Mustaches and other facial hair can act as kindling for nasal oxygen tubes when a spark joins the mix, even if the spark is just a tiny ember that flies at an oxygen tank user from a match, grill or fireworks.
"They can have very bad facial burns and airway burns also," says senior author Andrew Greenlund, M.D., Ph.D., a Mayo Clinic primary care physician who conducted the research with his wife, Mayo physician Laura Greenlund, M.D., Ph.D., and Mayo medical resident Bradley Anderson, M.D. "When fire burns the airway, then you have swelling and tissue death. It can be very dangerous."
Using the Greenlunds' garage, the researchers experimented with a mannequin with a mustache made from human hair and a mannequin without facial hair. They drilled nostrils into the mannequins and inserted nasal tubes, known as nasal cannula tubing, and connected the tubes to a home oxygen tank. With oxygen flowing at 2 liters per minute, a level similar to that used in home oxygen therapy, they exposed the mannequins to sparks. The nasal oxygen tubes on the facial hair-free model didn't ignite; on the mustachioed mannequin, the oxygen tubes ignited and the mustache went up in flames.

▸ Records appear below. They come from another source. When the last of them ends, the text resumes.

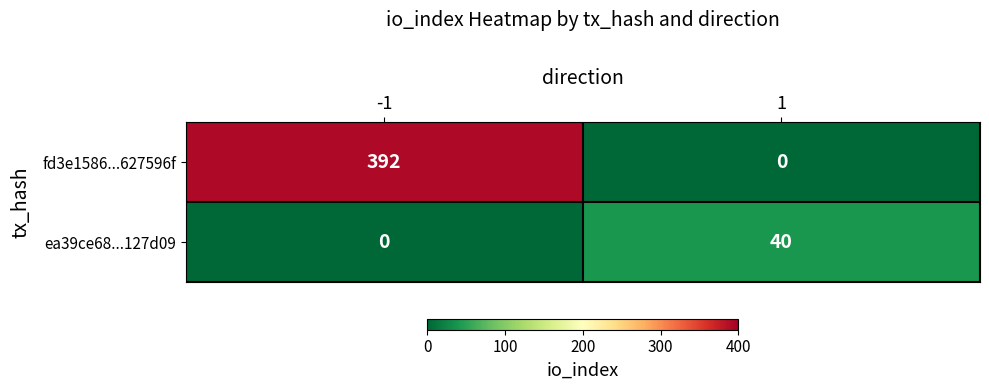

Which series changed the most between -1 and 1?

fd3e1586...627596f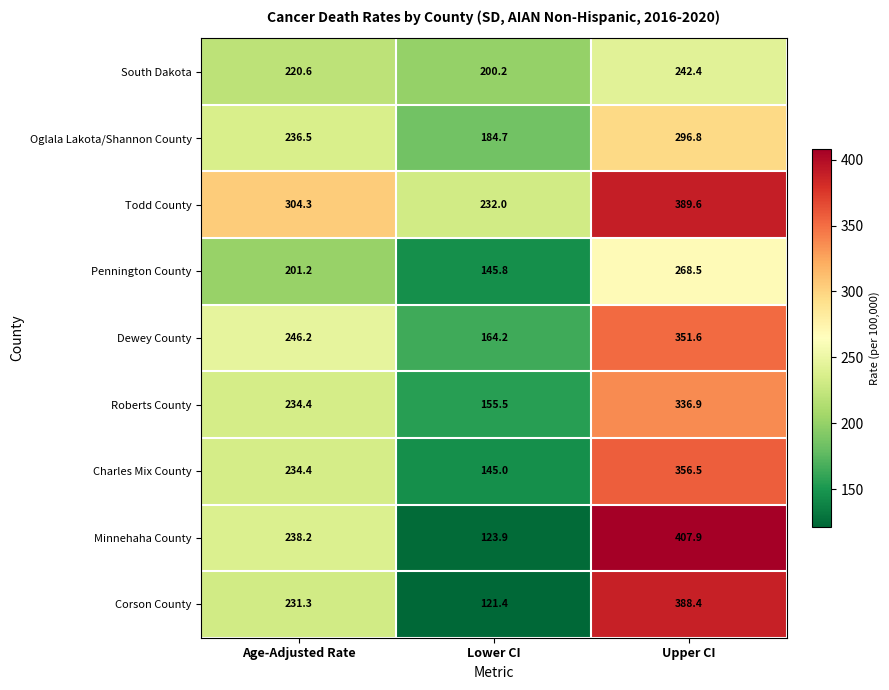

Reading left to right, transcribe all the data shown in this chart.

South Dakota: 220.6	200.2	242.4
Oglala Lakota/Shannon County: 236.5	184.7	296.8
Todd County: 304.3	232.0	389.6
Pennington County: 201.2	145.8	268.5
Dewey County: 246.2	164.2	351.6
Roberts County: 234.4	155.5	336.9
Charles Mix County: 234.4	145.0	356.5
Minnehaha County: 238.2	123.9	407.9
Corson County: 231.3	121.4	388.4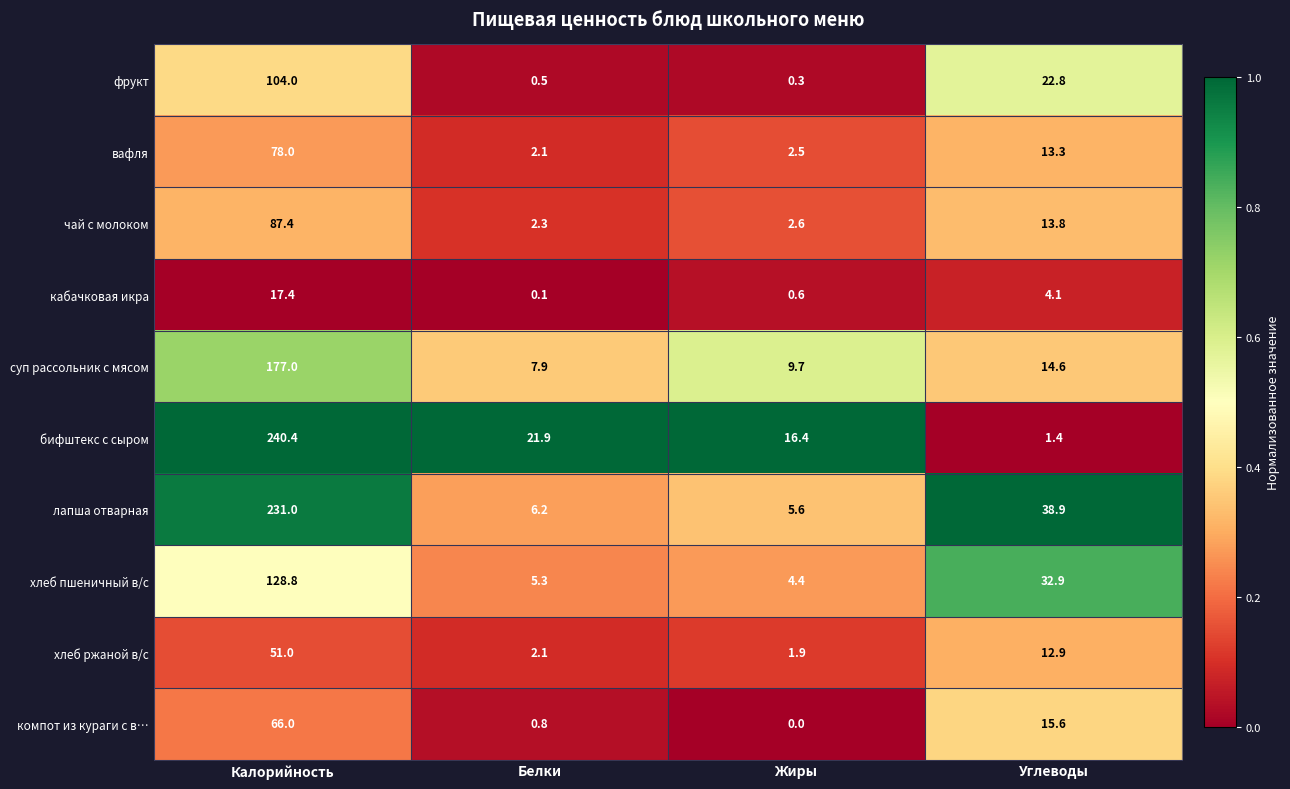

Which series has the largest range (max minus min)?

бифштекс с сыром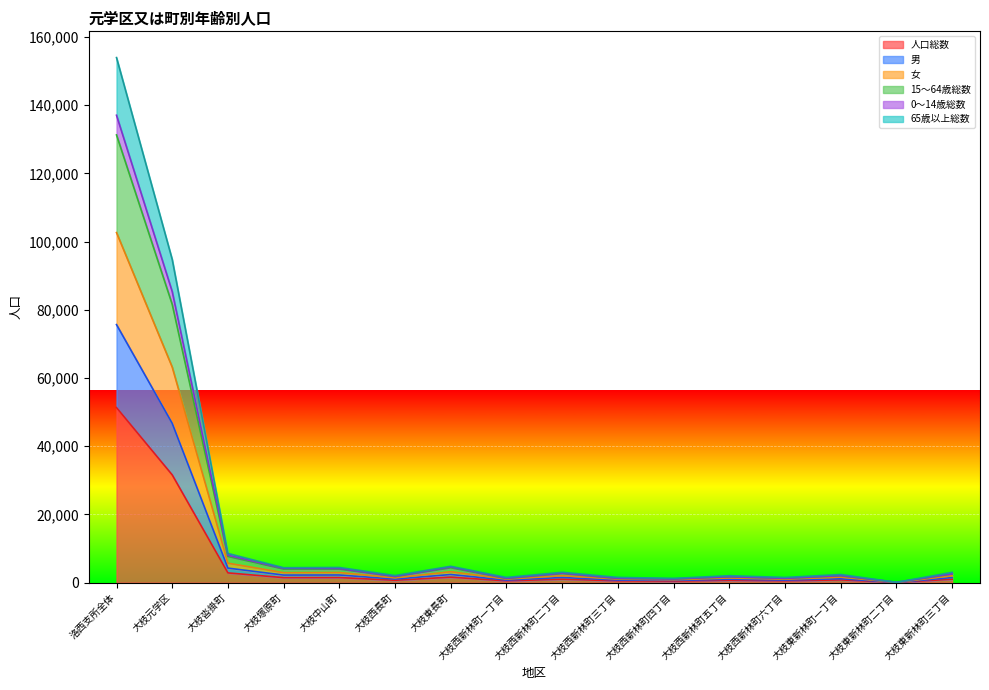

At how many categories does at least one series exceed 42068?

2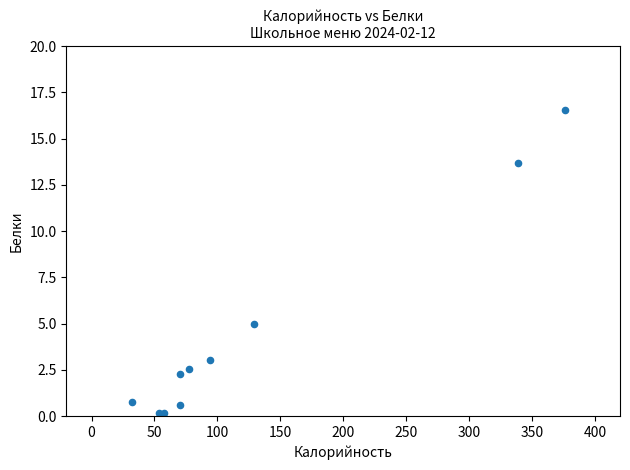

What Y value in the scatter plot is closest to 8?

5.0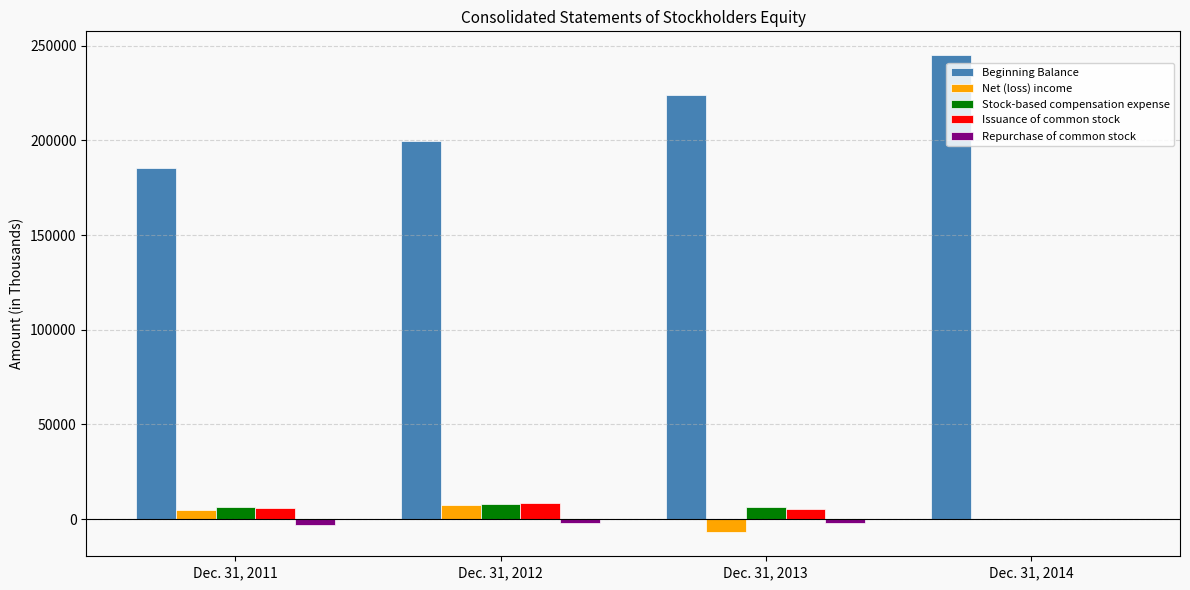

What is the sum of all Beginning Balance values?

853956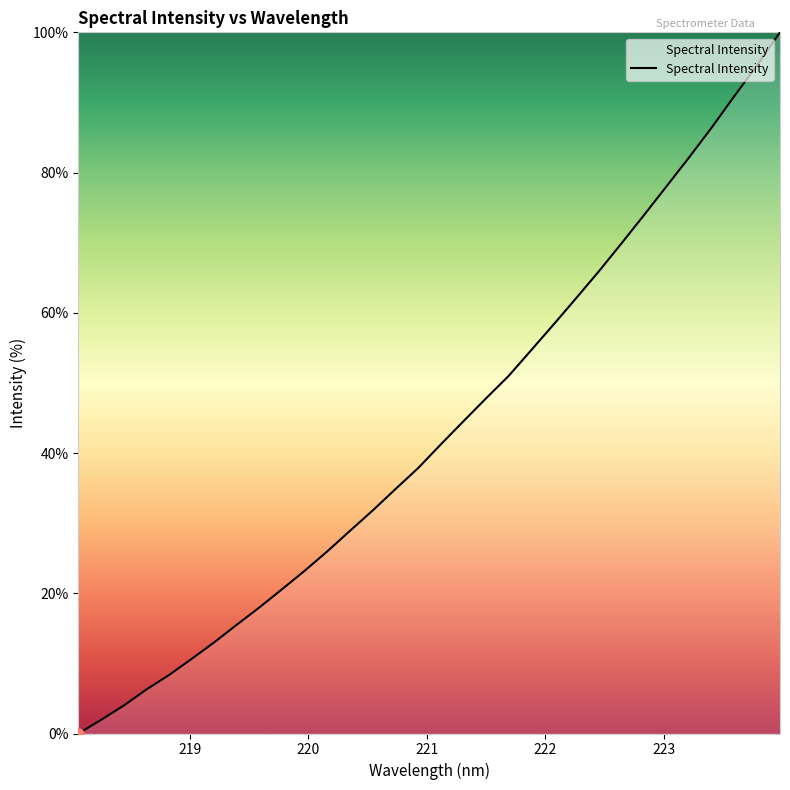

What is the greatest value displayed?

100.0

The researchers' review of Mayo medical charts found nine men with home oxygen therapy-related burns between 1994 and 2013: Eight of the nine had facial hair when they were burned.
Dr. Greenlund has treated home oxygen therapy patients whose nasal oxygen tubes ignited while they were grinding lawn mower blades, were hit in the mustache by an ember when someone else lit a match or were smoking.
"It can be what you might think are innocuous or benign things," Dr. Andrew Greenlund says of potential ignition sources. "But with the facial hair and oxygen, it can be a real risk."
The Mayo findings are supported by an earlier study by National Aeronautics and Space Administration researchers. They found that while hair is only marginally flammable in normal room air, the risk rises exponentially in an oxygen-enriched environment.
Patients receiving home oxygen therapy can lower their risk of burns by shaving facial hair, using water-based hair gels rather than hair products that contain alcohol or oil, using humidified oxygen, and of course by avoiding sparks and flames, the researchers say.